#### Prompt:
With pictures left out, retype the lines from the start of the records through the one that contains "-123,7 +123,7 @@".

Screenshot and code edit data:
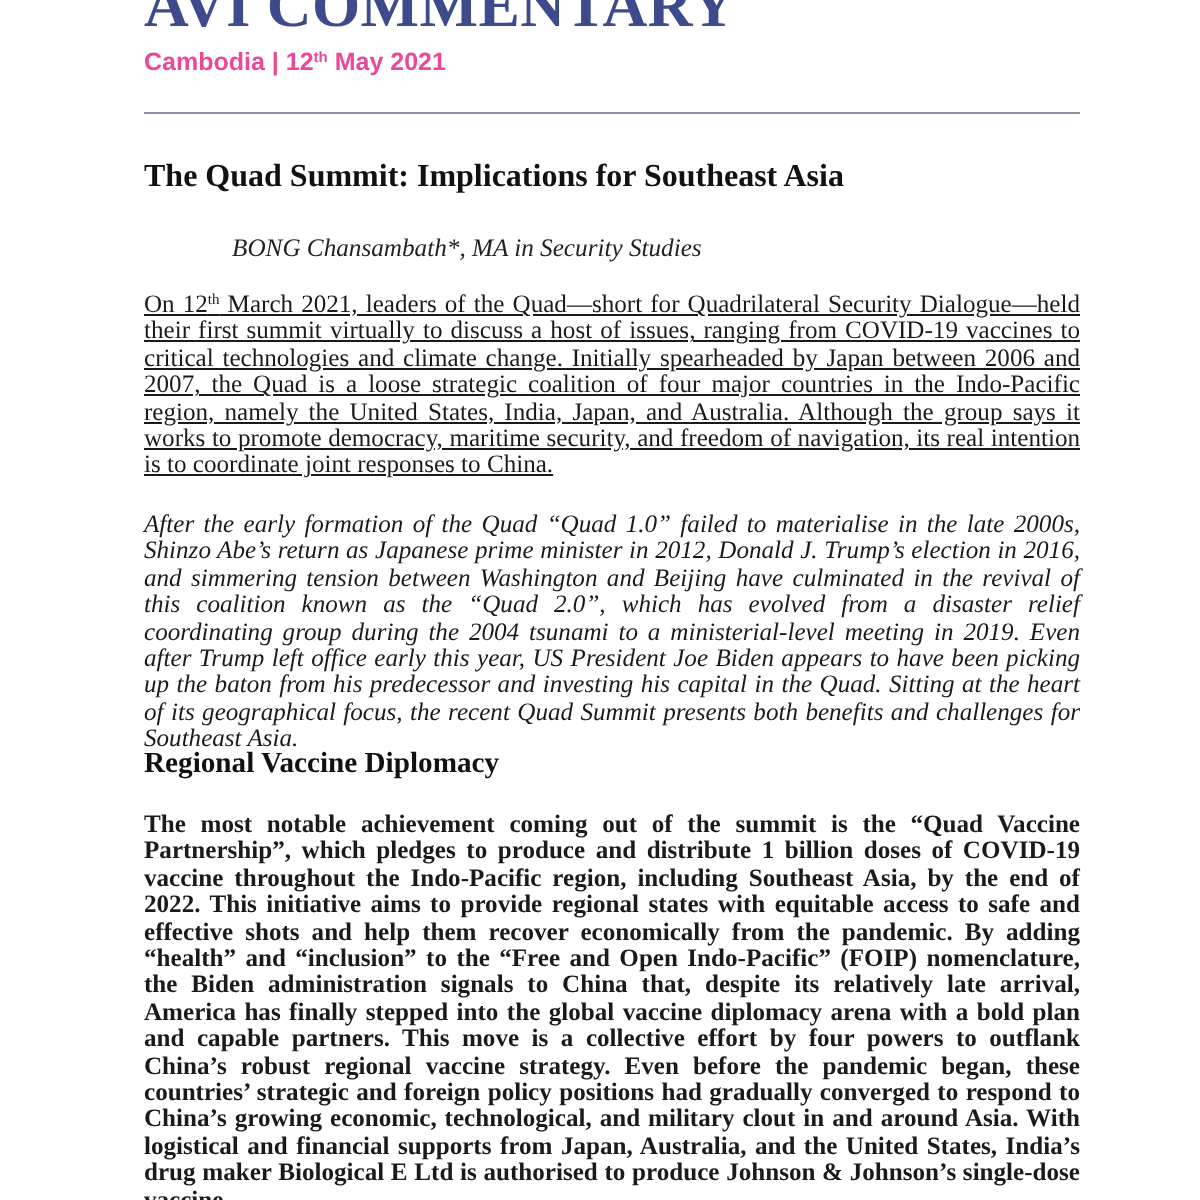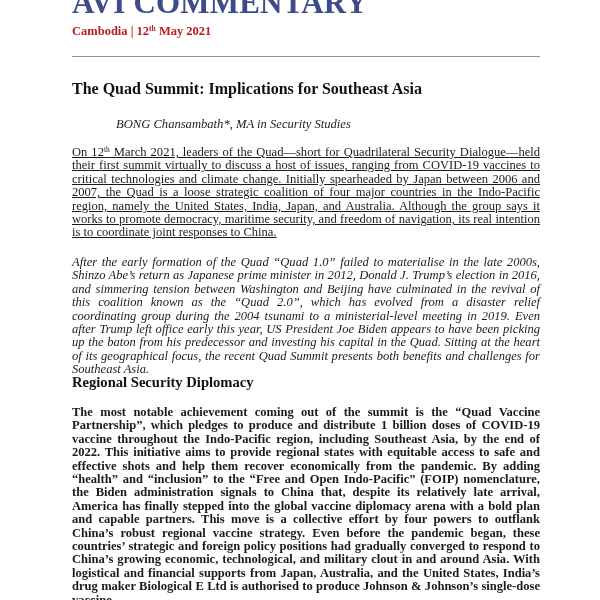--- a/index.html
+++ b/index.html
@@ -32,11 +32,11 @@
       position: absolute;
       left: 72px;
       top: 24px;
-      font-family: Liberation Serif, serif;
+      font-family: Liberation Sans, sans-serif;
       font-weight: bold;
       font-size: 12.5px;
       line-height: 14px;
-      color: #b91c1c;
+      color: #ec4899;
       white-space: nowrap;
     }
     .dateline sup, .body-text sup {

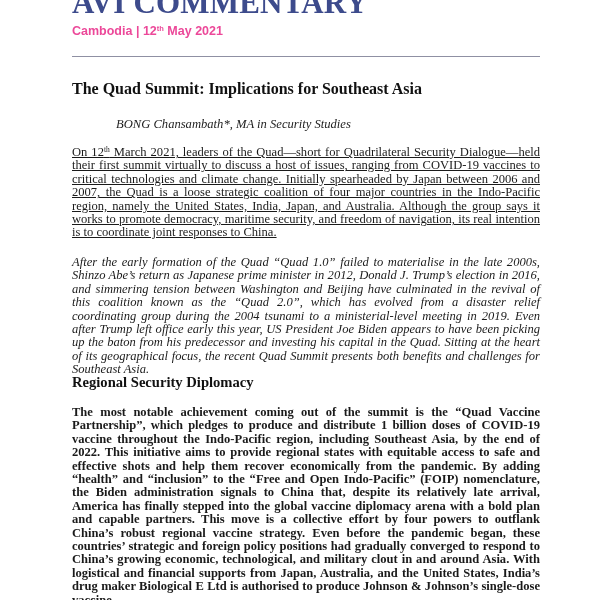--- a/index.html
+++ b/index.html
@@ -123,7 +123,7 @@
 
 <p class="body-text last-line-left" id="para-2">After the early formation of the Quad “Quad 1.0” failed to materialise in the late 2000s, Shinzo Abe’s return as Japanese prime minister in 2012, Donald J. Trump’s election in 2016, and simmering tension between Washington and Beijing have culminated in the revival of this coalition known as the “Quad 2.0”, which has evolved from a disaster relief coordinating group during the 2004 tsunami to a ministerial-level meeting in 2019. Even after Trump left office early this year, US President Joe Biden appears to have been picking up the baton from his predecessor and investing his capital in the Quad. Sitting at the heart of its geographical focus, the recent Quad Summit presents both benefits and challenges for Southeast Asia.</p>
 
-<h3 class="section-heading">Regional Security Diplomacy</h3>
+<h3 class="section-heading">Regional Vaccine Diplomacy</h3>
 
 <p class="body-text last-line-left" id="para-3">The most notable achievement coming out of the summit is the “Quad Vaccine Partnership”, which pledges to produce and distribute 1 billion doses of COVID-19 vaccine throughout the Indo-Pacific region, including Southeast Asia, by the end of 2022. This initiative aims to provide regional states with equitable access to safe and effective shots and help them recover economically from the pandemic. By adding “health” and “inclusion” to the “Free and Open Indo-Pacific” (FOIP) nomenclature, the Biden administration signals to China that, despite its relatively late arrival, America has finally stepped into the global vaccine diplomacy arena with a bold plan and capable partners. This move is a collective effort by four powers to outflank China’s robust regional vaccine strategy. Even before the pandemic began, these countries’ strategic and foreign policy positions had gradually converged to respond to China’s growing economic, technological, and military clout in and around Asia. With logistical and financial supports from Japan, Australia, and the United States, India’s drug maker Biological E Ltd is authorised to produce Johnson &amp; Johnson’s single-dose vaccine.</p>
 

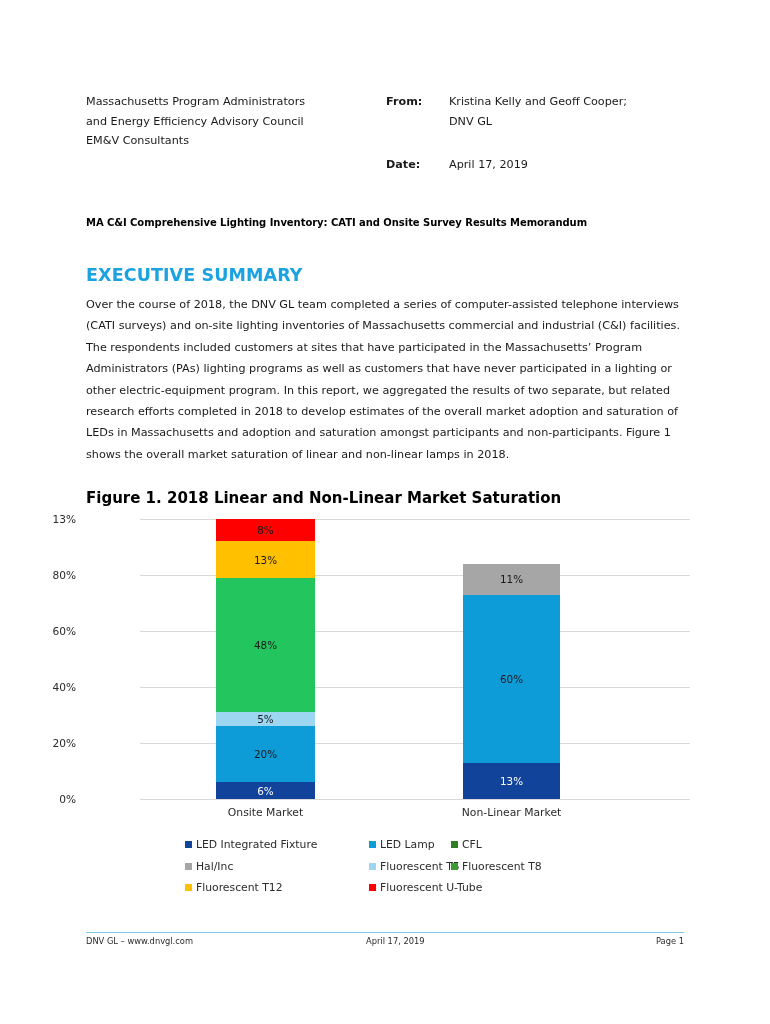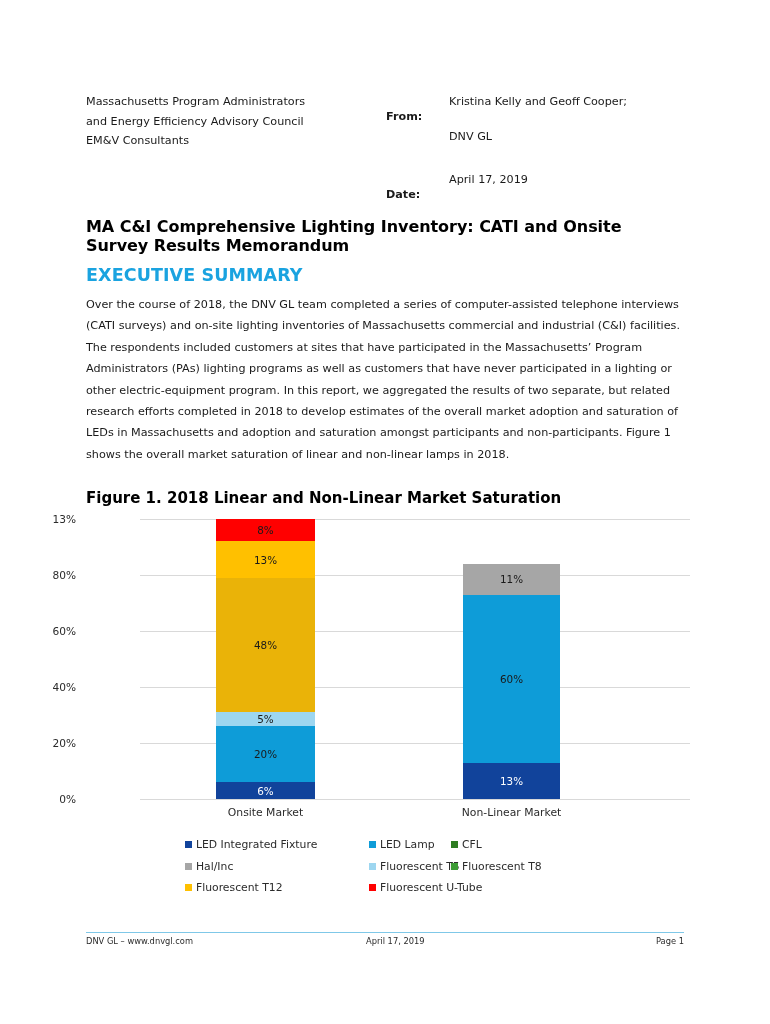--- a/index.html
+++ b/index.html
@@ -64,7 +64,6 @@
     width: 63px;
     flex: 0 0 63px;
     color: #1a1a1a;
-    margin-top: 15px;
   }
   .field-value {
     font-size: 11.2px;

#### Expected answer:
--- a/index.html
+++ b/index.html
@@ -32,11 +32,11 @@
       position: absolute;
       left: 72px;
       top: 24px;
-      font-family: Liberation Serif, serif;
+      font-family: Liberation Sans, sans-serif;
       font-weight: bold;
       font-size: 12.5px;
       line-height: 14px;
-      color: #b91c1c;
+      color: #ec4899;
       white-space: nowrap;
     }
     .dateline sup, .body-text sup {

--- a/index.html
+++ b/index.html
@@ -123,7 +123,7 @@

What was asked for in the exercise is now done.